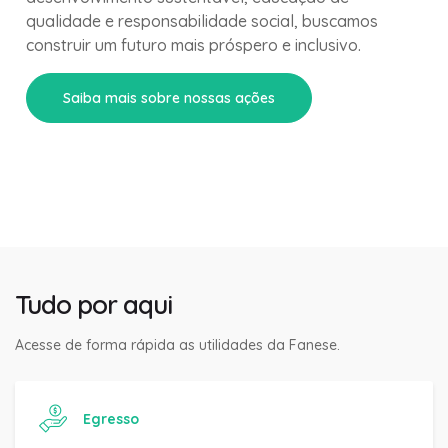
qualidade e responsabilidade social, buscamos
construir um futuro mais próspero e inclusivo.
Saiba mais sobre nossas ações
Tudo por aqui
Acesse de forma rápida as utilidades da Fanese.
Egresso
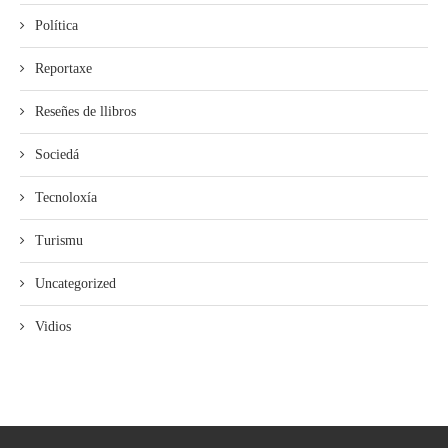
Política
Reportaxe
Reseñes de llibros
Sociedá
Tecnoloxía
Turismu
Uncategorized
Vidios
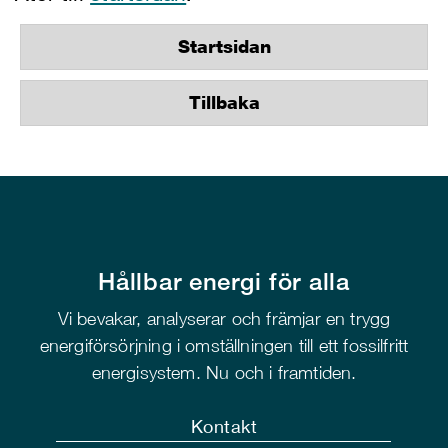
Startsidan
Tillbaka
Hållbar energi för alla
Vi bevakar, analyserar och främjar en trygg
energiförsörjning i omställningen till ett fossilfritt
energisystem. Nu och i framtiden.
Kontakt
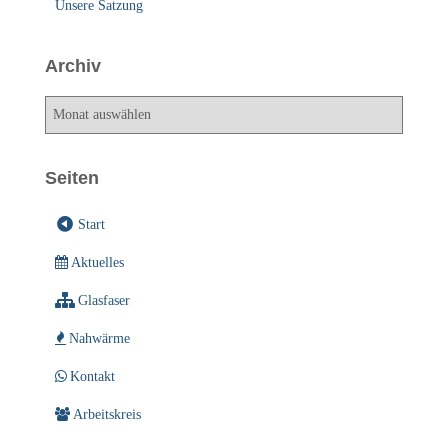
Unsere Satzung
Archiv
A
r
c
h
Seiten
i
v
Start
Aktuelles
Glasfaser
Nahwärme
Kontakt
Arbeitskreis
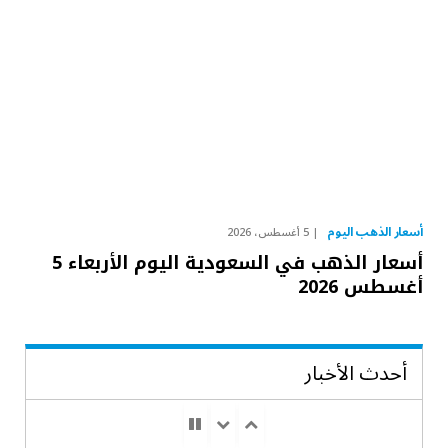
أسعار الذهب اليوم
5 أغسطس، 2026
أسعار الذهب في السعودية اليوم الأربعاء 5
أغسطس 2026
أحدث الأخبار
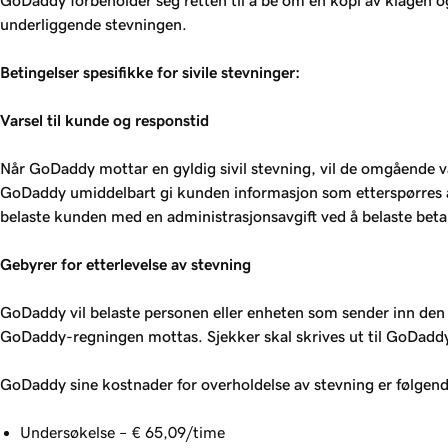
GoDaddy forbeholder seg retten til å be om en kopi av klagen
underliggende stevningen.
Betingelser spesifikke for sivile stevninger:
Varsel til kunde og responstid
Når GoDaddy mottar en gyldig sivil stevning, vil de omgående va
GoDaddy umiddelbart gi kunden informasjon som etterspørres av st
belaste kunden med en administrasjonsavgift ved å belaste bet
Gebyrer for etterlevelse av stevning
GoDaddy vil belaste personen eller enheten som sender inn den si
GoDaddy-regningen mottas. Sjekker skal skrives ut til GoDad
GoDaddy sine kostnader for overholdelse av stevning er følgend
Undersøkelse – € 65,09/time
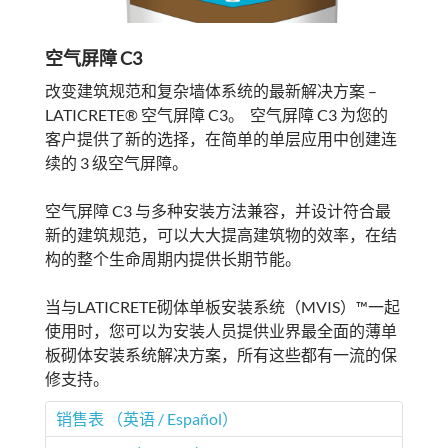
空气屏障 C3
改变建筑规范和复杂墙体系统的最新解决方案 –
LATICRETE® 空气屏障 C3。 空气屏障 C3 为您的
客户提供了新的选择，在简单的单层应用中创建连
续的 3 级空气屏障。
空气屏障 C3 与多种安装方法兼容，并设计符合最
新的建筑规范，可以大大提高建筑物的效率，在结
构的整个生命周期内提供长期节能。
当与LATICRETE砌体单板安装系统（MVIS）™一起
使用时，您可以为安装人员提供业界最全面的薄单
板砌体安装系统解决方案，所有这些都有一流的保
修支持。
销售表 （英语 / Español）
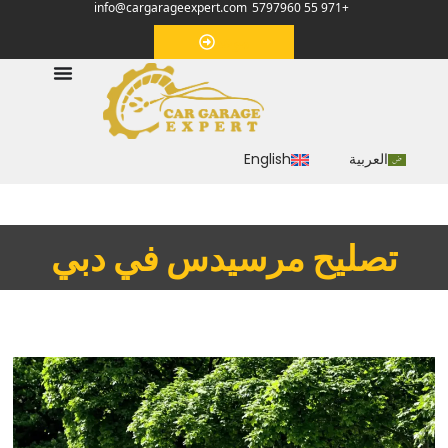
info@cargarageexpert.com
+971 55 5797960
‏موعد‏
العربية
English
تصليح مرسيدس في دبي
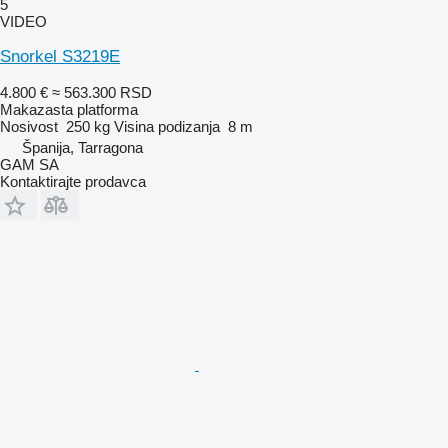
5
VIDEO
Snorkel S3219E
4.800 €
≈ 563.300 RSD
Makazasta platforma
Nosivost
250 kg
Visina podizanja
8 m
Španija, Tarragona
GAM SA
Kontaktirajte prodavca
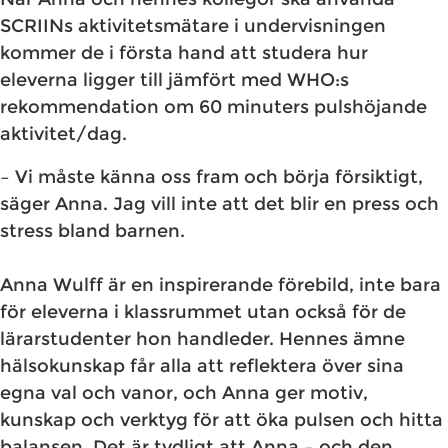
SCRIINs aktivitetsmätare i undervisningen
kommer de i första hand att studera hur
eleverna ligger till jämfört med WHO:s
rekommendation om 60 minuters pulshöjande
aktivitet/dag.
– Vi måste känna oss fram och börja försiktigt,
säger Anna. Jag vill inte att det blir en press och
stress bland barnen.
Anna Wulff är en inspirerande förebild, inte bara
för eleverna i klassrummet utan också för de
lärarstudenter hon handleder. Hennes ämne
hälsokunskap får alla att reflektera över sina
egna val och vanor, och Anna ger motiv,
kunskap och verktyg för att öka pulsen och hitta
balansen. Det är tydligt att Anna – och den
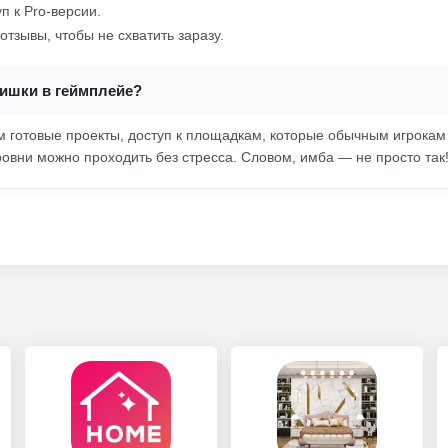
п к Pro-версии.
отзывы, чтобы не схватить заразу.
фишки в геймплейе?
м готовые проекты, доступ к площадкам, которые обычным игрокам
ровни можно проходить без стресса. Словом, имба — не просто так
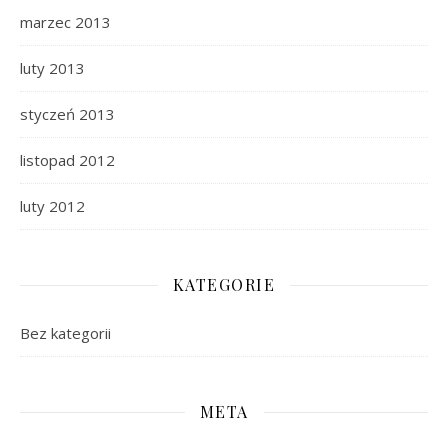
marzec 2013
luty 2013
styczeń 2013
listopad 2012
luty 2012
KATEGORIE
Bez kategorii
META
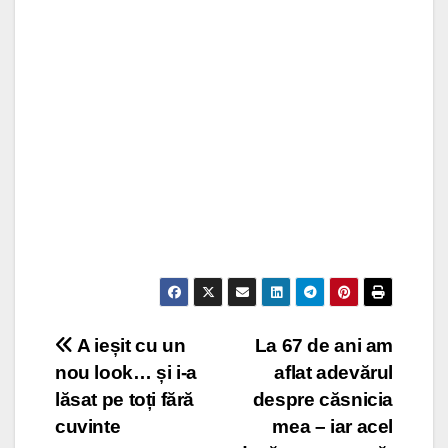
Post
A ieșit cu un
La 67 de ani am
nou look… și i-a
aflat adevărul
navigation
lăsat pe toți fără
despre căsnicia
cuvinte
mea – iar acel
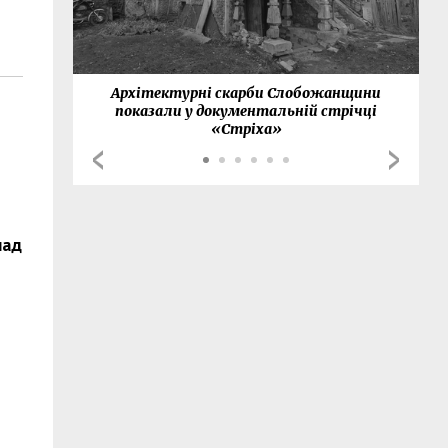
нки
Архітектурні скарби Слобожанщини
показали у документальній стрічці
«Стріха»
над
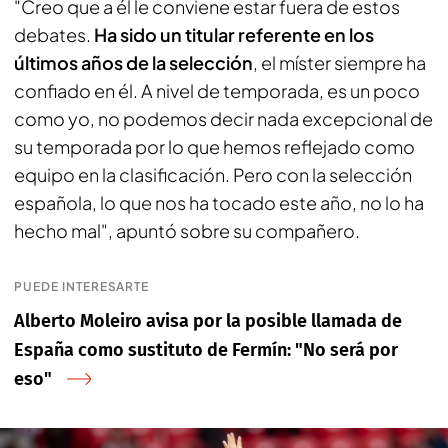
"Creo que a él le conviene estar fuera de estos
debates.
Ha sido un titular referente en los
últimos años de la selección
, el míster siempre ha
confiado en él. A nivel de temporada, es un poco
como yo, no podemos decir nada excepcional de
su temporada por lo que hemos reflejado como
equipo en la clasificación. Pero con la selección
española, lo que nos ha tocado este año, no lo ha
hecho mal", apuntó sobre su compañero.
PUEDE INTERESARTE
Alberto Moleiro avisa por la posible llamada de
España como sustituto de Fermín: "No será por
eso"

────────────────────────────────────────

Exercise:
Within the entries above, count each line holding the string "selección". Give only the result.

Written answer:
2